Changing stroke rehab and research worldwide now.Time is Brain! trillions and trillions of neurons that DIE each day because there are NO effective hyperacute therapies besides tPA(only 12% effective). I have 523 posts on hyperacute therapy, enough for researchers to spend decades proving them out. These are my personal ideas and blog on stroke rehabilitation and stroke research. Do not attempt any of these without checking with your medical provider. Unless you join me in agitating, when you need these therapies they won't be there.

What this blog is for:

My blog is not to help survivors recover, it is to have the 10 million yearly stroke survivors light fires underneath their doctors, stroke hospitals and stroke researchers to get stroke solved. 100% recovery. The stroke medical world is completely failing at that goal, they don't even have it as a goal. Shortly after getting out of the hospital and getting NO information on the process or protocols of stroke rehabilitation and recovery I started searching on the internet and found that no other survivor received useful information. This is an attempt to cover all stroke rehabilitation information that should be readily available to survivors so they can talk with informed knowledge to their medical staff. It lays out what needs to be done to get stroke survivors closer to 100% recovery. It's quite disgusting that this information is not available from every stroke association and doctors group.

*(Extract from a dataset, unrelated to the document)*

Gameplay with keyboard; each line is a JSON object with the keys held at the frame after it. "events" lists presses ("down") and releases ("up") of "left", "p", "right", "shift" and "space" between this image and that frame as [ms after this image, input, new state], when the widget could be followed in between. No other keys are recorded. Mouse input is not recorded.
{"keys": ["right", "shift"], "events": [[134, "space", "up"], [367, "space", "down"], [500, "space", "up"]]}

Thursday, November 5, 2015

Stimulating specific brain area could help defrost arms frozen by stroke - ipsilateral side

My earliest post on this was back in May 2012
And we still seem to have no stroke protocols on how to use this. Damned lazy everybody in the stroke world. You had better hope you never get a stroke and find out how piss poor the rehab and recovery protocols are. Proving once again how fuckingly shitty our stroke associations are.
And I will not apologize for my language.
http://www.sciencedaily.com/releases/2015/10/151020144826.htm
Little can be done to help the hundreds of thousands of people whose severe strokes have left them with one arm stuck close to the sides of their bodies like a broken wing. A 30-patient study by Washington researchers, however, has found that magnetically stimulating a specific part of their brains can affect arm movements -- raising hope that, in the future, a short course of therapy targeting this area could help to free the arm and restore some use of the stroke-affected limb.
The research, being presented at Neuroscience 2015, the annual meeting of the Society for Neuroscience, is the first to focus on the transient changes that transcranial magnetic stimulation (TMS) can affect in patients with severely disabling post-stroke arm impairment.
"Little research has looked at this severely impaired population -- most is aimed at improving relatively mild movement impairments -- and, as a consequence, no validated treatment is available to help those with the most severe disabilities," says Rachael Harrington, a fourth-year PhD student in the Interdisciplinary Program in Neuroscience at Georgetown University Medical Center (GUMC) who will present the study.
Harrington is working with principal investigator Michelle L. Harris-Love, PT, PhD, a member of the Center for Brain Plasticity and Repair, a program based at Georgetown University and MedStar National Rehabilitation Network (MedStar NRH). Harris-Love directs the Mechanisms of Therapeutic Rehabilitation (MOTR) Laboratory at MedStar NRH.
The proof-of-principle study shows a role for control of affected arm movement in the side of the brain not affected by the stroke, she says. Modulating function of this area using TMS altered motor function in a way that was not observed in patients with more mild arm impairment. This suggests that the targeted area may have a special role in recovery for more severely impaired patients.
Follow-up studies will assess whether repeated stimulation of the unaffected side of the brain can help to "teach" it to control the impaired arm, Harrington says. "Stimulating this area repeatedly may force the brain to use this latent area -- neurons that fire together wire together."
"These findings offer promise that these patients may be able to gain function, independence and a better quality of life," she says. Harrington adds that between 30 and 40 percent of the 600,000 strokes that occur annually result in chronic upper arm impairment.
TMS, currently approved by the FDA only for drug-resistant depression, is being tested as a treatment for a wide variety of brain disorders.

Story Source:
The above post is reprinted from materials provided by Georgetown University Medical Center.